With the general election just weeks away, Stephen Herring considers the future of taxation policy
Now the general election campaign has started in earnest, I thought it would be interesting to speculate what might be the outcome if taxation policy were to be taken beyond the current political soundbites.
Would it be possible for a reasonable consensus to be reached on tax policy if there is not a conclusive political outcome in the May election? Tax policy is, of course, embedded within the core of the value judgements made by political parties, so any form of consensus might seem to be remote.
Although the political pollsters all appear to be predicting some form of coalition or minority government emerging after the general election, few are predicting the least likely outcome of some form of grand coalition between the Conservative and Labour parties such as the coalition which currently holds office in Germany between the Christian Democrat Union / Christian Social Union and the Social Democratic Party .
In even as unlikely (but not impossible) election outcome such as this, it would still be necessary to introduce a budget and enact a finance bill. This will require compromises on tax policies to be reached between the government parties. From a tax policy perspective, this would be more difficult to achieve than has been the case for the two parties in the current coalition government. However, it ought not to be impossible as the UK seeks to eliminate its annual fiscal deficit while maintaining acceptable taxation and public spending policies.

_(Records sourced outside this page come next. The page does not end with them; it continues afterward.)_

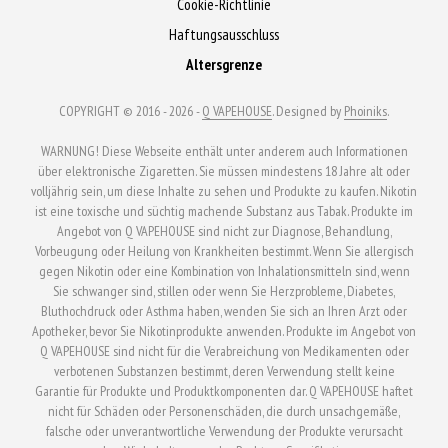
Cookie-Richtlinie
Haftungsausschluss
Altersgrenze
COPYRIGHT © 2016 - 2026 -
Q VAPEHOUSE
. Designed by
Phoiniks
.
WARNUNG! Diese Webseite enthält unter anderem auch Informationen
über elektronische Zigaretten. Sie müssen mindestens 18 Jahre alt oder
volljährig sein, um diese Inhalte zu sehen und Produkte zu kaufen. Nikotin
ist eine toxische und süchtig machende Substanz aus Tabak. Produkte im
Angebot von Q VAPEHOUSE sind nicht zur Diagnose, Behandlung,
Vorbeugung oder Heilung von Krankheiten bestimmt. Wenn Sie allergisch
gegen Nikotin oder eine Kombination von Inhalationsmitteln sind, wenn
Sie schwanger sind, stillen oder wenn Sie Herzprobleme, Diabetes,
Bluthochdruck oder Asthma haben, wenden Sie sich an Ihren Arzt oder
Apotheker, bevor Sie Nikotinprodukte anwenden. Produkte im Angebot von
Q VAPEHOUSE sind nicht für die Verabreichung von Medikamenten oder
verbotenen Substanzen bestimmt, deren Verwendung stellt keine
Garantie für Produkte und Produktkomponenten dar. Q VAPEHOUSE haftet
nicht für Schäden oder Personenschäden, die durch unsachgemäße,
falsche oder unverantwortliche Verwendung der Produkte verursacht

To reach a compromise on tax policy would require both the Conservatives and Labour parties to secure agreement to some measures they would like to enact but also to abandon some policies which are not acceptable to its coalition partner. I have suggested below a package of measures below which, I am entirely certain, neither the Conservative or Labour parties would want individually but might be acceptable as a package for the price of being part of the government in challenging fiscal times:
- The income tax personal allowance and all income tax bands to be ‘triple-locked’ (as is already the case for the single-tier state pension) to the highest of consumer price inflation, earnings and 2.5 per cent per annum
- The threshold for the additional rate of income tax to be increased from £150,000 to £500,000 but the rate to be increased by 5 per cent to 50 per cent
- The clawback of the income tax personal allowance for those earning over £100,000 to be removed
- The clawback of the child benefit through income tax for those earning over £50,000 to be removed
- Relief for pension contributions to be fixed for all taxpayers at an effective rate of 25 per cent with the existing annual and lifetime caps fixed for the next parliament
- An occasion of charge to capital gains tax at a rate of 10 per cent to be introduced at death on the difference between the probate value and the deceased’s acquisition cost
- As a quid pro quo for the introduction of a capital gains tax liability upon death alongside the existing capital gains tax liability for lifetime gains realised, inheritance tax to be abolished
- A mansion tax at one per cent to be introduced but at a fixed one per cent rate on residential property portfolios to the extent to which they exceed £5m in aggregate
- Diverted profits tax (DPT) to be postponed until, say, 2017/18 when the outcomes from the OECD/G20’s base erosion and profit shifting (Beps) initiative become clear
- Corporation tax to be fixed at a rate of 20 per cent for the next parliament
- The cap for the annual investment allowances (AIAs) to be increased to, but fixed at, £1m for the next parliament
- The introduction in the UK of the successful ‘S-Corporation’ elective regime (which treats company profits as assessable upon the shareholders) which has been available to US owner-managed companies for over 40 years
Of the above package, only the ‘triple locking’ of tax bands, the postponement of DPT, the AIA increase, the merger of IHT into CGT and the introduction of S-Corporation legislation represent tax policies for which the IoD has lobbied but an incoming grand coalition government would need to secure a consensus on tax policy which satisfies a sufficient number of its tax priorities.
Unfortunately, not all of these measures would be the business-friendly tax reforms which we would support but at least most would result in overdue simplification of the UK’s increasingly complex tax code.